### [Entries supplied]
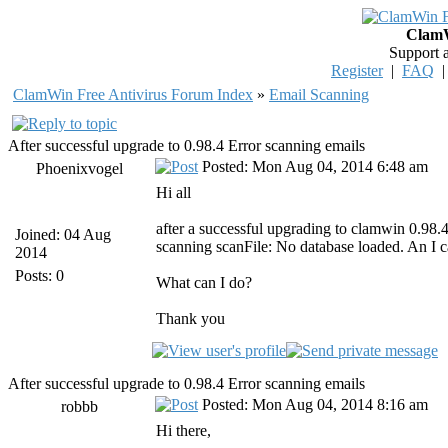
ClamW
Support 
Register
|
FAQ
ClamWin Free Antivirus Forum Index
»
Email Scanning
After successful upgrade to 0.98.4 Error scanning emails
Posted: Mon Aug 04, 2014 6:48 am
Phoenixvogel
Hi all
after a successful upgrading to clamwin 0.98.
Joined: 04 Aug
scanning scanFile: No database loaded. An I 
2014
Posts: 0
What can I do?
Thank you
After successful upgrade to 0.98.4 Error scanning emails
Posted: Mon Aug 04, 2014 8:16 am
robbb
Hi there,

### [Work item]
In the listing above, find the line that contains "Phoenixvogel". Write it out exactly, along with each line after it up to and including the last.

### [Exercise response]
Phoenixvogel
Hi all
after a successful upgrading to clamwin 0.98.
Joined: 04 Aug
scanning scanFile: No database loaded. An I 
2014
Posts: 0
What can I do?
Thank you
After successful upgrade to 0.98.4 Error scanning emails
Posted: Mon Aug 04, 2014 8:16 am
robbb
Hi there,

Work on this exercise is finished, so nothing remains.